The themes of the research projects are, at this stage, completely open for discussion. “Again, the diabetes study is a good example,” says Dr Bianco. “They have a simple biological question – what genes predispose to type 1 diabetes – and they are using several different approaches to find the answers. But we have no preconceived ideas about the biological questions the collaborators could address – there are so many exciting areas in human biology, infectious diseases or neuroscience that are just ripe for analysis.” With a budget of £30 million, the Trust expects to fund three to five thematic functional genomics projects over five years. “The number of projects is not set in stone at this stage, but this shows the scale and scope of the research projects we’re looking for and the extent of the backing that we can give them,” says Dr Bianco. “The criteria for success will be whether the proposals are ambitious yet realistic, and how far down the line they can take a research field forward – both in terms of biology and of technology – and really make an impact.”
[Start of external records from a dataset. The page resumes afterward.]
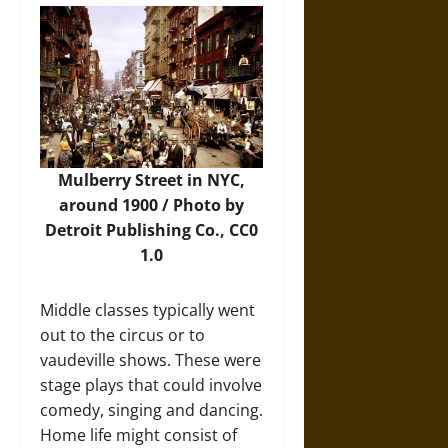
Mulberry Street in NYC,
around 1900 /
Photo
by
Detroit Publishing Co.,
CC0
1.0
Middle classes typically went
out to the circus or to
vaudeville shows. These were
stage plays that could involve
comedy, singing and dancing.
Home life might consist of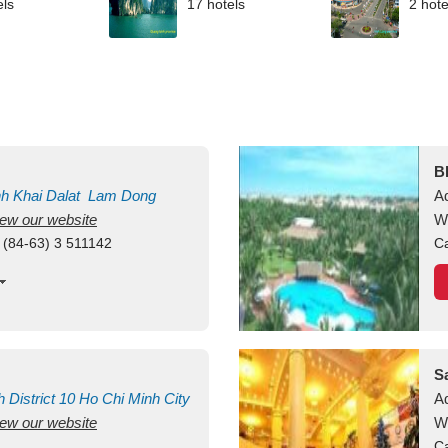
els
17 hotels
2 hote
B
nh Khai
Dalat
Lam Dong
A
view our website
M
W
 (84-63) 3 511142
Ca
S
h
District 10
Ho Chi Minh City
A
view our website
W
Ca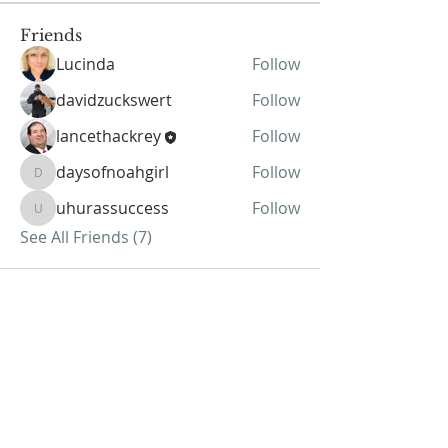
Friends
Lucinda
Follow
davidzuckswert
Follow
lancethackrey
Follow
daysofnoahgirl
Follow
daysofnoahgirl
uhurassuccess
Follow
uhurassuccess
See All Friends (7)
ABOUT US
We Seek to RESTORE:
Faith
Relationships
Doctrine & Worship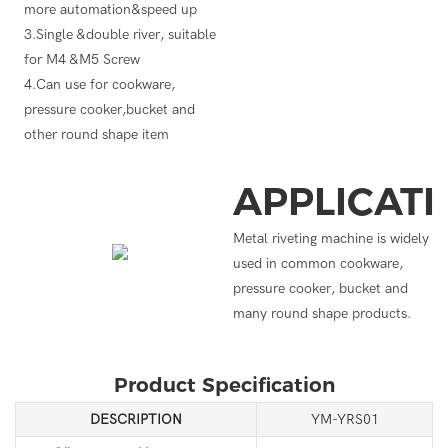
more automation&speed up
3.Single &double river, suitable
for M4 &M5 Screw
4.Can use for cookware,
pressure cooker,bucket and
other round shape item
APPLICAT
Metal riveting machine is widely
used in common cookware,
pressure cooker, bucket and
many round shape products.
Product Specification
DESCRIPTION
YM-YRS01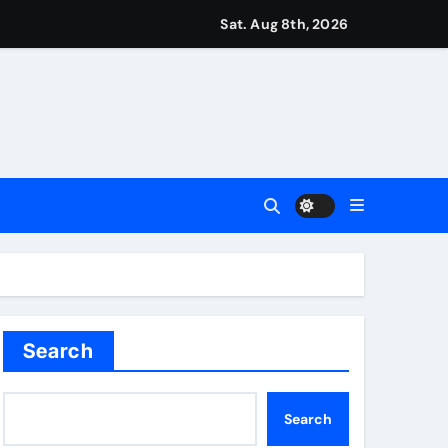
r Martin Zubimendi, Martin Odegaard, Myles Lewis-Skelly? | 
Sat. Aug 8th, 2026
ease – ‘To see emotion on his face was very special’ | Cric
aptured at border
Talk | Football News
 Vale and Stevenage edge Wycombe | Football News
Search
Search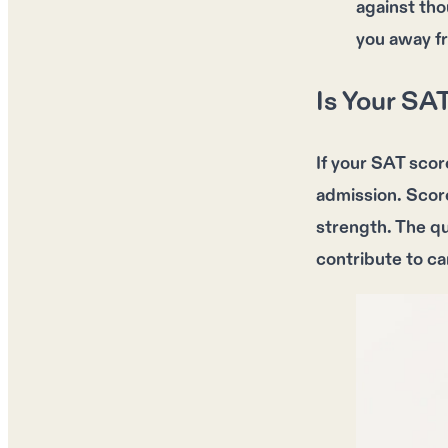
against tho
you away f
Is Your SA
If your
SAT scor
admission
.
Scor
strength
. The q
contribute to c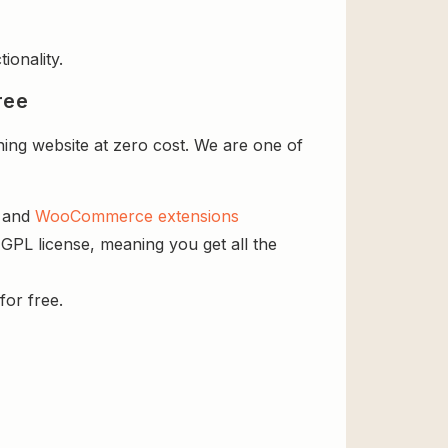
ionality.
ree
ng website at zero cost. We are one of
s and
WooCommerce extensions
GPL license, meaning you get all the
for free.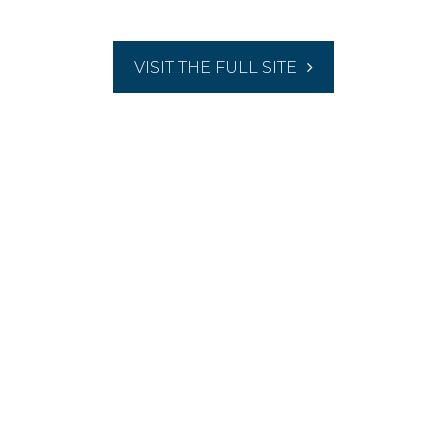
VISIT THE FULL SITE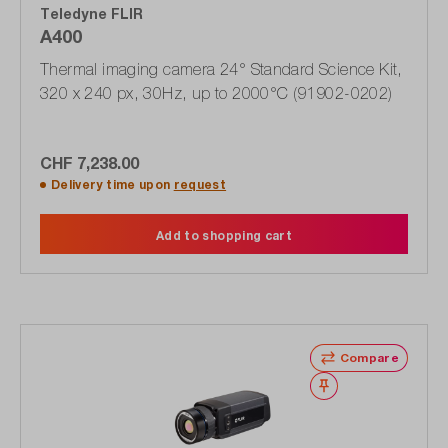
Teledyne FLIR
A400
Thermal imaging camera 24° Standard Science Kit,
320 x 240 px, 30Hz, up to 2000°C (91902-0202)
CHF 7,238.00
Delivery time upon
request
Add to shopping cart
Compare
Wishlist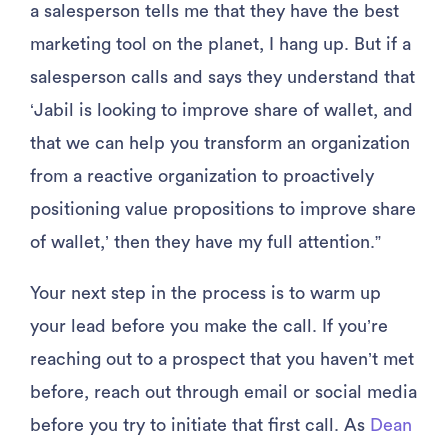
a salesperson tells me that they have the best
marketing tool on the planet, I hang up. But if a
salesperson calls and says they understand that
‘Jabil is looking to improve share of wallet, and
that we can help you transform an organization
from a reactive organization to proactively
positioning value propositions to improve share
of wallet,’ then they have my full attention.”
Your next step in the process is to warm up
your lead before you make the call. If you’re
reaching out to a prospect that you haven’t met
before, reach out through email or social media
before you try to initiate that first call. As
Dean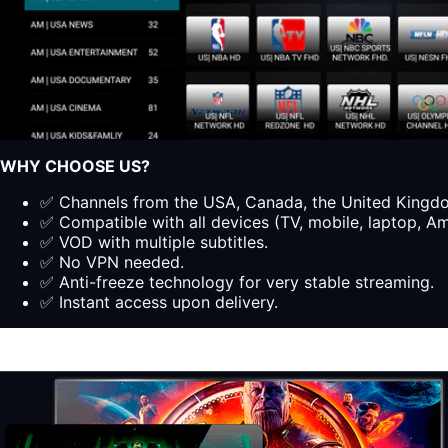
WHY CHOOSE US?
✅ Channels from the USA, Canada, the United Kingdom
✅ Compatible with all devices (TV, mobile, laptop, Ama
✅ VOD with multiple subtitles.
✅ No VPN needed.
✅ Anti-freeze technology for very stable streaming.
✅ Instant access upon delivery.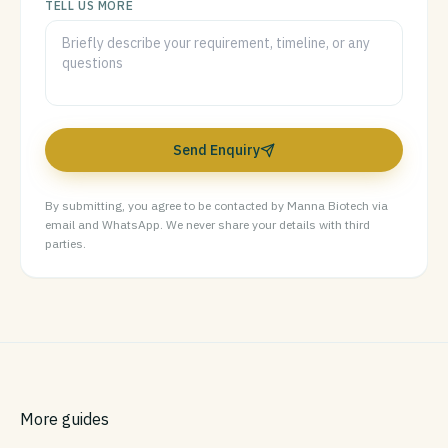
TELL US MORE
Send Enquiry
By submitting, you agree to be contacted by Manna Biotech via
email and WhatsApp. We never share your details with third
parties.
More guides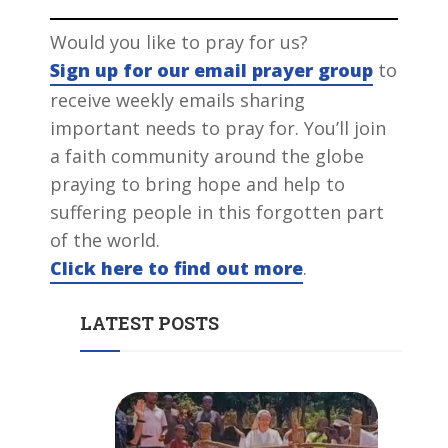
Would you like to pray for us?
Sign up for our email prayer group
to
receive weekly emails sharing
important needs to pray for. You’ll join
a faith community around the globe
praying to bring hope and help to
suffering people in this forgotten part
of the world.
Click here to find out more
.
LATEST POSTS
Functional genomics refers to the high-throughput analysis of the function of hundreds or thousands of genes at once. It encompasses several other ‘-omics’ (see below), as well as the development of software tools to handle and interpret the collossal amounts of data generated by such experiments (bioinformatics).
The goal of structural genomics is to determine the structure of most or all proteins encoded by a genome. Structures canprovide important clues to function, and provide an opportunity for rational drug design based on an understanding of a protein’s 3D shape and function.